* What is needed:
Restate the data that follows exactly as it stands, beginning with the first line and ending with the line that contains "54: (388, 224)".

* Excerpted data:

-- -- --

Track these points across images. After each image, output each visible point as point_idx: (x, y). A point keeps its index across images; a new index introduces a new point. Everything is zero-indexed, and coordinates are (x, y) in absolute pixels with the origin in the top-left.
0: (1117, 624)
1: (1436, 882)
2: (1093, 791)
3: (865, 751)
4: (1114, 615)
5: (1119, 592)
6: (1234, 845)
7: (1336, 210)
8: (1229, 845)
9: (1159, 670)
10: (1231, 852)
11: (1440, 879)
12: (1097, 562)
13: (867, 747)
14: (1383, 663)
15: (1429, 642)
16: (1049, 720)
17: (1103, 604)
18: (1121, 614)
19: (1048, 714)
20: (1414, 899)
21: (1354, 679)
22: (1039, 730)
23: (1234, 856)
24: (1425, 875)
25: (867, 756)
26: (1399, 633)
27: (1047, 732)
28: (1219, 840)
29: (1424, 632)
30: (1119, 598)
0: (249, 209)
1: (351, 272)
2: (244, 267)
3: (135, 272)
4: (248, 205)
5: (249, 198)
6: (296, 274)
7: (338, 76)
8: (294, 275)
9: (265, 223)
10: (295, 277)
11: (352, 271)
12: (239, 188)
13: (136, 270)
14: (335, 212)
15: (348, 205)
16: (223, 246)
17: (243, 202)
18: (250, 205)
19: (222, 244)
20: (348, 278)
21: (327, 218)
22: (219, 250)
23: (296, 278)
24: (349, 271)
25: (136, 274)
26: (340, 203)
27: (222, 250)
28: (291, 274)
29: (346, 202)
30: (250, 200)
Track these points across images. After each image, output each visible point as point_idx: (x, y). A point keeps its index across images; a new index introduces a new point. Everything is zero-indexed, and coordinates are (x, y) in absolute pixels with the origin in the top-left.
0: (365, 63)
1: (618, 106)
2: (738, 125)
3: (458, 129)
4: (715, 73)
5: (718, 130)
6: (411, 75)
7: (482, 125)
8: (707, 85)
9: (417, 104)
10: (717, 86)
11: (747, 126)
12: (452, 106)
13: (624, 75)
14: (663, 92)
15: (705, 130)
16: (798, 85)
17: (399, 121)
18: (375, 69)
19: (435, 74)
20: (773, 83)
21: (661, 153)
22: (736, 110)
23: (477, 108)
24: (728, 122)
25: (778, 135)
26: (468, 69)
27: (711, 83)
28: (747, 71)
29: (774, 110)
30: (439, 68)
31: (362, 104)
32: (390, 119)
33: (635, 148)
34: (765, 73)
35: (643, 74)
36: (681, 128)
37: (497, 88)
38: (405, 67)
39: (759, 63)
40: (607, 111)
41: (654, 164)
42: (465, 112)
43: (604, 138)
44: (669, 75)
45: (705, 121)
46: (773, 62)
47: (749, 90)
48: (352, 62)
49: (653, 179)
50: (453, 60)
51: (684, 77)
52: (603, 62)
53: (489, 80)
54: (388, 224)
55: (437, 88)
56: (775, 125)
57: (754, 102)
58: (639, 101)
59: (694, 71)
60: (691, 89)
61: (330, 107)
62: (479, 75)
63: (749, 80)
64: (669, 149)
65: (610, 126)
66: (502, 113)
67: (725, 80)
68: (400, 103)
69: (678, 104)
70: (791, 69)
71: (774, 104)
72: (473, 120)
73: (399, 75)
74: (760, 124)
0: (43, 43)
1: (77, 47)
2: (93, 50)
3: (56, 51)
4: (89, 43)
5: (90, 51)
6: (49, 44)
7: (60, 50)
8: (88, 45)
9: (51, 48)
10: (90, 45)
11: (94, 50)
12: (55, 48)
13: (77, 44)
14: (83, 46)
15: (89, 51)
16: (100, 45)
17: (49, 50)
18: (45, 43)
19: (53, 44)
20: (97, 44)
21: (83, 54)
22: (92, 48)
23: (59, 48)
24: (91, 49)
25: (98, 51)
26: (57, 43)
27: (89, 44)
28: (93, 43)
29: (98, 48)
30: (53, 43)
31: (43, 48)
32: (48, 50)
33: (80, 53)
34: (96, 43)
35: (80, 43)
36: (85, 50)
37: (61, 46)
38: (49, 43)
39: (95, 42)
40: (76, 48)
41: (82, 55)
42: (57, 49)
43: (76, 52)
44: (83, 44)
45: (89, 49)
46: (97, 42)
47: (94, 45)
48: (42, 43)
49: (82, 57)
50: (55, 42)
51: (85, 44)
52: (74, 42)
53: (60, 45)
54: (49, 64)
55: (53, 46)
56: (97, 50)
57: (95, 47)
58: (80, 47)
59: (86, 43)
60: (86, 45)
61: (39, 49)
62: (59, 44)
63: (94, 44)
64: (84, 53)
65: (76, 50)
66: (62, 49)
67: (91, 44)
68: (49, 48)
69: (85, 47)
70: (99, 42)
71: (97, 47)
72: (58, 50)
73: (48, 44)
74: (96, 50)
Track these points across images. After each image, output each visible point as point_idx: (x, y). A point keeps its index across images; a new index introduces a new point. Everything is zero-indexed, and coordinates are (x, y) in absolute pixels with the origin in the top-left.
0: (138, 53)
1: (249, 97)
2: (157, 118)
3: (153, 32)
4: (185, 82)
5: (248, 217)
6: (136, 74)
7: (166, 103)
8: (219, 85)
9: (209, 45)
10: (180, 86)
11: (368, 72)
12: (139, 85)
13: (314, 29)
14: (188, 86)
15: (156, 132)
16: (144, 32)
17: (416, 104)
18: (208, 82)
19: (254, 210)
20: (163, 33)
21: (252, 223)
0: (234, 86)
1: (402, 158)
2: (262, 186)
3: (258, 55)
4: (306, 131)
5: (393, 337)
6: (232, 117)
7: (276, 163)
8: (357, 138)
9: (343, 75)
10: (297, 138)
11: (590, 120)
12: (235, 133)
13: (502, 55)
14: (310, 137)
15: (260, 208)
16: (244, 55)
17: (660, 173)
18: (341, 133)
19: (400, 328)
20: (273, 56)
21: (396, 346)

-- -- --

* Solution to this problem:
Track these points across images. After each image, output each visible point as point_idx: (x, y). A point keeps its index across images; a new index introduces a new point. Everything is zero-indexed, and coordinates are (x, y) in absolute pixels with the origin in the top-left.
0: (1117, 624)
1: (1436, 882)
2: (1093, 791)
3: (865, 751)
4: (1114, 615)
5: (1119, 592)
6: (1234, 845)
7: (1336, 210)
8: (1229, 845)
9: (1159, 670)
10: (1231, 852)
11: (1440, 879)
12: (1097, 562)
13: (867, 747)
14: (1383, 663)
15: (1429, 642)
16: (1049, 720)
17: (1103, 604)
18: (1121, 614)
19: (1048, 714)
20: (1414, 899)
21: (1354, 679)
22: (1039, 730)
23: (1234, 856)
24: (1425, 875)
25: (867, 756)
26: (1399, 633)
27: (1047, 732)
28: (1219, 840)
29: (1424, 632)
30: (1119, 598)
0: (249, 209)
1: (351, 272)
2: (244, 267)
3: (135, 272)
4: (248, 205)
5: (249, 198)
6: (296, 274)
7: (338, 76)
8: (294, 275)
9: (265, 223)
10: (295, 277)
11: (352, 271)
12: (239, 188)
13: (136, 270)
14: (335, 212)
15: (348, 205)
16: (223, 246)
17: (243, 202)
18: (250, 205)
19: (222, 244)
20: (348, 278)
21: (327, 218)
22: (219, 250)
23: (296, 278)
24: (349, 271)
25: (136, 274)
26: (340, 203)
27: (222, 250)
28: (291, 274)
29: (346, 202)
30: (250, 200)
Track these points across images. After each image, output each visible point as point_idx: (x, y). A point keeps its index across images; a new index introduces a new point. Everything is zero-indexed, and coordinates are (x, y) in absolute pixels with the origin in the top-left.
0: (365, 63)
1: (618, 106)
2: (738, 125)
3: (458, 129)
4: (715, 73)
5: (718, 130)
6: (411, 75)
7: (482, 125)
8: (707, 85)
9: (417, 104)
10: (717, 86)
11: (747, 126)
12: (452, 106)
13: (624, 75)
14: (663, 92)
15: (705, 130)
16: (798, 85)
17: (399, 121)
18: (375, 69)
19: (435, 74)
20: (773, 83)
21: (661, 153)
22: (736, 110)
23: (477, 108)
24: (728, 122)
25: (778, 135)
26: (468, 69)
27: (711, 83)
28: (747, 71)
29: (774, 110)
30: (439, 68)
31: (362, 104)
32: (390, 119)
33: (635, 148)
34: (765, 73)
35: (643, 74)
36: (681, 128)
37: (497, 88)
38: (405, 67)
39: (759, 63)
40: (607, 111)
41: (654, 164)
42: (465, 112)
43: (604, 138)
44: (669, 75)
45: (705, 121)
46: (773, 62)
47: (749, 90)
48: (352, 62)
49: (653, 179)
50: (453, 60)
51: (684, 77)
52: (603, 62)
53: (489, 80)
54: (388, 224)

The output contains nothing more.